As the Mother of 3 boys.. all play video games (although Mass is still on Mario and Luigi stuff), I can tell you that they do play less as they get older. When my boys were J's age they played ALL the time as well. They are now 18 and 19 and probably only play a few times a week.
I struggled with the same issues but unless you're going to ban the unit in your home and do away with all play, this is what you're going to have to deal with.
If it's any consolation, neither of my boys have (yet), killed anyone in real life. I did worry that it would skew their grip on reality but it hasn't.
The thing that still bothers me are the conversations they have with their team mates (usually friends) while playing. Calling each other terrible names and liberal sprinklings of the "F-word" are not cool with me and I'm always telling them to stop that.,
Of course no one listens. ;)
Anyhow, you're doing fine. It's all just part of the crazy ass world we're now living in.
((Hugs))
Laura
P.S. I lol'd at the text message congrats you sent. ;p
No shit! ;-)
My son was quiet a gamer - about 14 he pleaded for us to allow him a game that was "older", my wife did get it for him but was a bit concerned. Actually credit to him he told her it freaked him out - they part ex'd it in for something else and he didn't loose too much on the deal.

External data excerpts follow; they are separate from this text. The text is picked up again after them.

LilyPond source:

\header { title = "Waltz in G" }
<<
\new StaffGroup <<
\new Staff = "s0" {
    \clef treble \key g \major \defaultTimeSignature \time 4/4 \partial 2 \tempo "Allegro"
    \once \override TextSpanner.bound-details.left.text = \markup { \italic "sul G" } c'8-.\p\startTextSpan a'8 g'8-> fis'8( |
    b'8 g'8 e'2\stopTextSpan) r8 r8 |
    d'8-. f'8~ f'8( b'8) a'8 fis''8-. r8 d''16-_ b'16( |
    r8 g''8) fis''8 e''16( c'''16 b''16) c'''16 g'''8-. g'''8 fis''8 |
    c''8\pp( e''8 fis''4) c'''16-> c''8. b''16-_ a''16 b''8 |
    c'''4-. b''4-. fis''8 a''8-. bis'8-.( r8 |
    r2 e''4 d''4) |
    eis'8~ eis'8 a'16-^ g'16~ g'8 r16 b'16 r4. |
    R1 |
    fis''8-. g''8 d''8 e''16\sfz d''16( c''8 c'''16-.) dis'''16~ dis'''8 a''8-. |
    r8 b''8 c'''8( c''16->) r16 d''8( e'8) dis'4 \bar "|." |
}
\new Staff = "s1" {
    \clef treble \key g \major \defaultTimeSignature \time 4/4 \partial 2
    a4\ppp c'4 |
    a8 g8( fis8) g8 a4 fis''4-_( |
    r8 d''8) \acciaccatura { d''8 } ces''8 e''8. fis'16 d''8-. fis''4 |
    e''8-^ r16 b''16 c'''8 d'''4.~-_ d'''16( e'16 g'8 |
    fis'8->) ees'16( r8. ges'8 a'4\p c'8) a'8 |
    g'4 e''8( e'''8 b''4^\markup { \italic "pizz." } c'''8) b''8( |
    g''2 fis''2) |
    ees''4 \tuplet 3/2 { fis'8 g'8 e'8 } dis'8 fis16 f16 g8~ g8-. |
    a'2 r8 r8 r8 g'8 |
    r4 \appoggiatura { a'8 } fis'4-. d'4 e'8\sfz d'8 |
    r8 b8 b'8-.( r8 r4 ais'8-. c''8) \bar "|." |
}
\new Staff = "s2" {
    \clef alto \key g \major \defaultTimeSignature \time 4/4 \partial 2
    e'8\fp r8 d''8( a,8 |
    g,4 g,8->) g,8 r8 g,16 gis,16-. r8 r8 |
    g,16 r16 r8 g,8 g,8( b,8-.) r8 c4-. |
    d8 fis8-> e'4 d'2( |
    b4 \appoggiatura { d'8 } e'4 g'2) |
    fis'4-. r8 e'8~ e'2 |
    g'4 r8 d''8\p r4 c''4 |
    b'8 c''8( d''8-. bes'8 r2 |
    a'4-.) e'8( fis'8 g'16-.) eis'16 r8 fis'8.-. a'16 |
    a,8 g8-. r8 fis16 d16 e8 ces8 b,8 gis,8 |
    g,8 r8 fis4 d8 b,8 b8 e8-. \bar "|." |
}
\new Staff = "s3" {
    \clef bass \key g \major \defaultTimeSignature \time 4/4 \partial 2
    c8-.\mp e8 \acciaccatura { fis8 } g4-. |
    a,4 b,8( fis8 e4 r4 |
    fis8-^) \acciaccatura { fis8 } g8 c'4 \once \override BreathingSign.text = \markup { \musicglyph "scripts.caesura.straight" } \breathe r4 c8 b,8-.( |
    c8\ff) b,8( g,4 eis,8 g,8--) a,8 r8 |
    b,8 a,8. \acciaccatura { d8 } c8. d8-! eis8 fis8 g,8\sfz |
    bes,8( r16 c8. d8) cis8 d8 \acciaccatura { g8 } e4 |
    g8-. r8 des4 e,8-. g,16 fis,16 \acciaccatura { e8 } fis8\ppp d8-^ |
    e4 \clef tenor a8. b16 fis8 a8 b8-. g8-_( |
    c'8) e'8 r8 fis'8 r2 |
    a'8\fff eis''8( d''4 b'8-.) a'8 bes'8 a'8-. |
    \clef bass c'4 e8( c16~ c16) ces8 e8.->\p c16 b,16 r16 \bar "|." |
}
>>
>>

Btw - he has turned out all right nearly 10 years on now.
Sarah-Thanks for stopping by!!
B4- I am afraid of clicking on that link...so I'm not gonna and I'll just be thankful he's not a brony sight unseen
Laura - Thanks for the Gamer Mum Support. Hopefully my gamer will fare as well as yours have. Fingers crossed!!
Furtheron - Your Gamer + Laura's 2 Gamers = Hope for my Gamer!! Thanks!!